Stochastic Weight Averaging (SWA)

SWA is a simpler approximation that often yields similar benefits to FGE, leading to wider optima and better generalization.

Procedure:
1. Initial Training: Train a model using a standard learning rate schedule for a certain number of epochs (e.g., 75% of the total training budget).
2. SWA Phase: For the remaining epochs (e.g., 25%), switch to a modified learning rate schedule:
  - Typically a constant high learning rate or a cyclical schedule with a relatively high average (e.g., short cosine annealing cycles).

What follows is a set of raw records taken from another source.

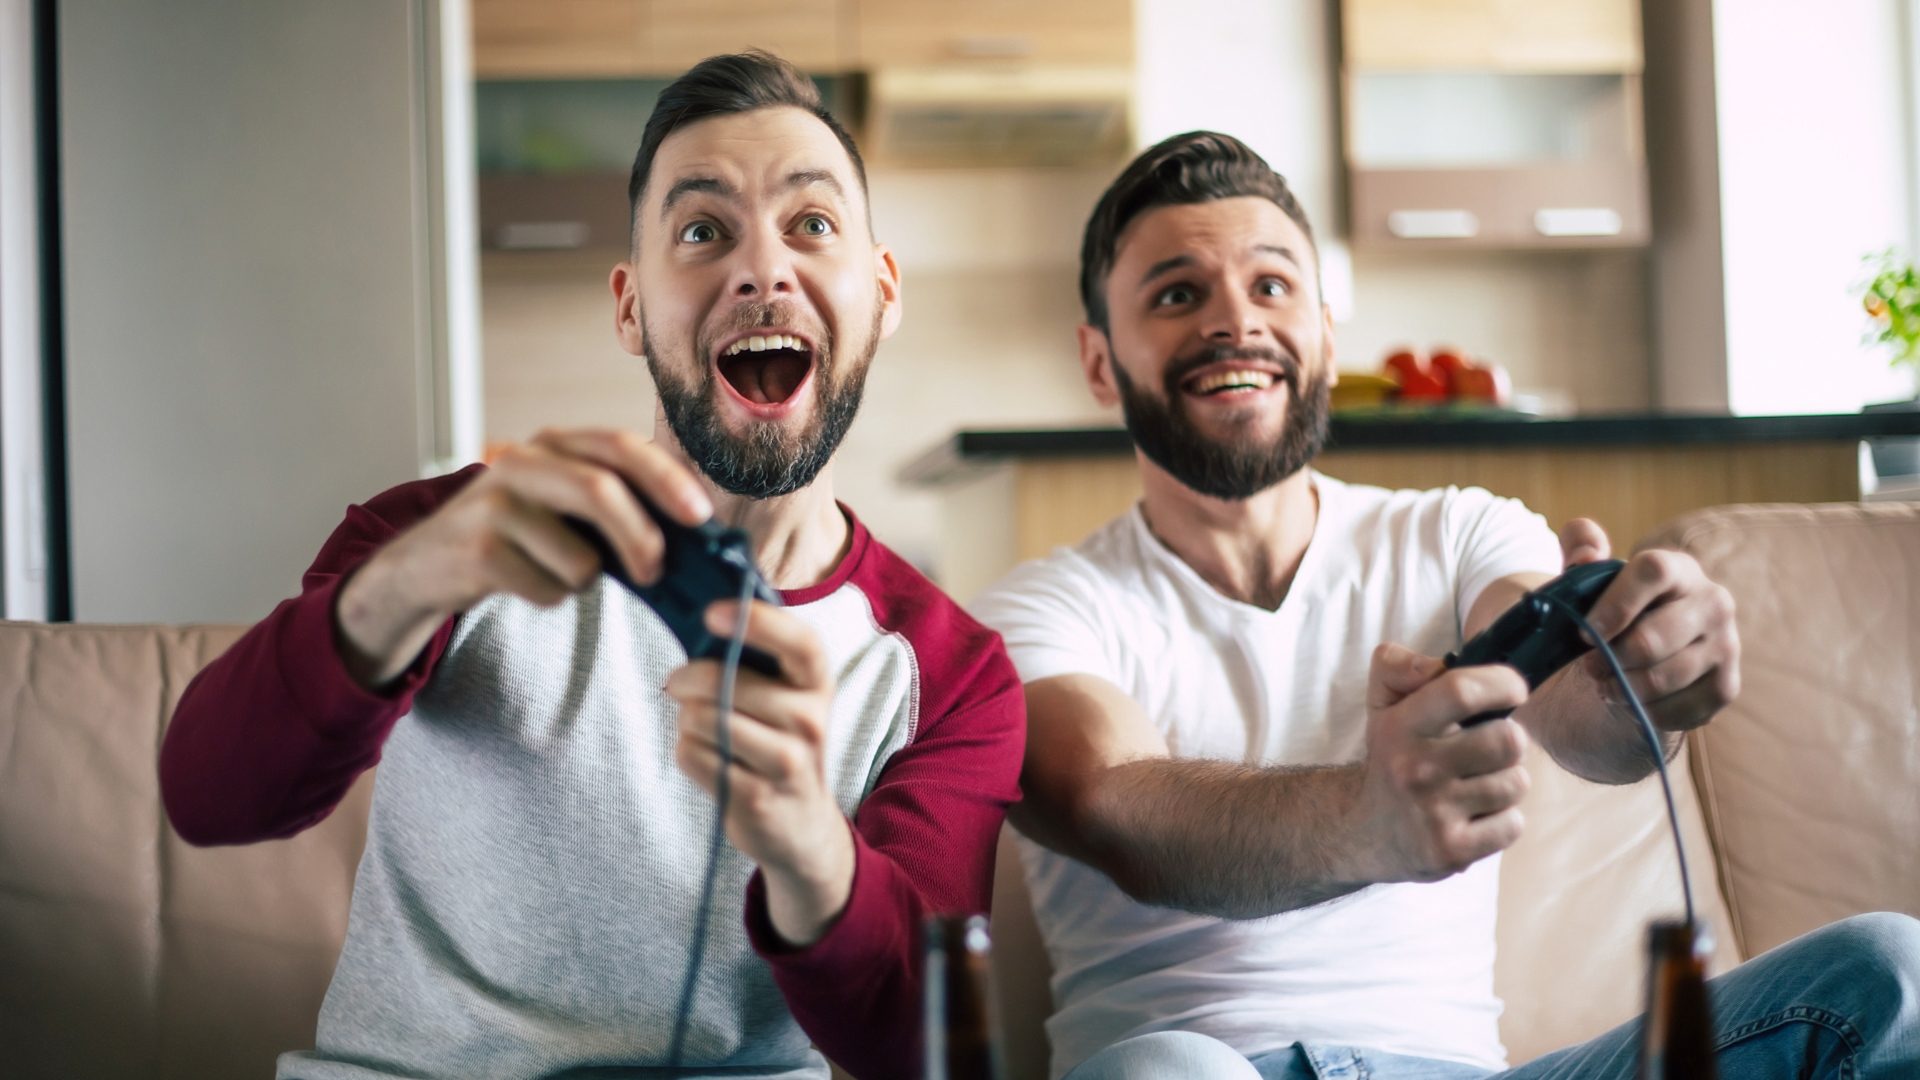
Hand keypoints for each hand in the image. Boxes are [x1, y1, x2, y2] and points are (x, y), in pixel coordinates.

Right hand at [334, 428, 712, 687]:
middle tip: (658, 574)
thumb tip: (695, 532)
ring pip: (581, 558)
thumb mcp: (564, 504)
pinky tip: (524, 584)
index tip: (700, 516)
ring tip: (555, 572)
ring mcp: (494, 504)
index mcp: (554, 443)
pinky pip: (549, 589)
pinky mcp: (477, 550)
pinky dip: (552, 597)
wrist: (427, 564)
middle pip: (601, 492)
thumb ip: (619, 504)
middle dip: (642, 540)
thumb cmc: (518, 535)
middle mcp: (523, 463)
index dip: (666, 478)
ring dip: (585, 581)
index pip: (620, 446)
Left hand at [665, 599, 852, 946]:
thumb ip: (753, 658)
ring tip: (701, 727)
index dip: (757, 622)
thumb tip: (698, 615)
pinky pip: (692, 756)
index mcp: (817, 682)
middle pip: (724, 682)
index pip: (799, 642)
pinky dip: (686, 752)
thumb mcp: (784, 697)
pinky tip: (707, 758)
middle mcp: (810, 720)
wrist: (800, 824)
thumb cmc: (779, 742)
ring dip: (686, 720)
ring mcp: (786, 762)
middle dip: (686, 679)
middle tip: (678, 683)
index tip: (713, 613)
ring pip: (702, 719)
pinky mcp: (755, 797)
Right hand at [1353, 644, 1531, 882]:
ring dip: (1506, 782)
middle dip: (1509, 740)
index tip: (1513, 689)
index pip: (1461, 692)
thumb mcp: (1382, 704)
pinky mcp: (1452, 851)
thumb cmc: (1389, 758)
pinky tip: (1476, 816)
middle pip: (1508, 740)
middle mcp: (1416, 770)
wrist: (1361, 831)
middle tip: (1490, 747)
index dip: (1502, 683)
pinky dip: (1503, 820)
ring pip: (1516, 783)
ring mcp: (1434, 814)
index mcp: (1402, 727)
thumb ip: (1398, 666)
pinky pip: (1513, 824)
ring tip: (1478, 784)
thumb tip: (1437, 666)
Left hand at [1558, 519, 1740, 733]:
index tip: (1584, 631)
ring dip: (1622, 688)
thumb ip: (1580, 547)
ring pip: (1661, 679)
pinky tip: (1631, 701)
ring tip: (1605, 684)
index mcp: (1679, 568)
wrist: (1650, 658)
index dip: (1614, 603)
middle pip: (1652, 638)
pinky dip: (1642, 712)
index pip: (1653, 572)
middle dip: (1610, 659)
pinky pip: (1674, 710)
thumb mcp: (1591, 576)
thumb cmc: (1616, 611)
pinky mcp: (1726, 686)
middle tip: (1590, 666)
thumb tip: (1586, 553)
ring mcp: (1727, 646)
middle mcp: (1714, 602)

3. Weight Collection: During this SWA phase, collect model weights at regular intervals (e.g., at the end of each epoch or every few iterations).
4. Averaging: Compute the average of these collected weights: \(w_{SWA} = \frac{1}{N_{models}} \sum_{i=1}^{N_{models}} w_i\).
5. Batch Normalization Update: After obtaining \(w_{SWA}\), perform a forward pass over the entire training data using the \(w_{SWA}\) model to recompute the Batch Normalization running statistics. This is crucial for good performance.
Inference: Use the \(w_{SWA}\) model for predictions.
Advantages: Easy to implement and often provides a significant performance boost with minimal additional computational cost beyond the initial training.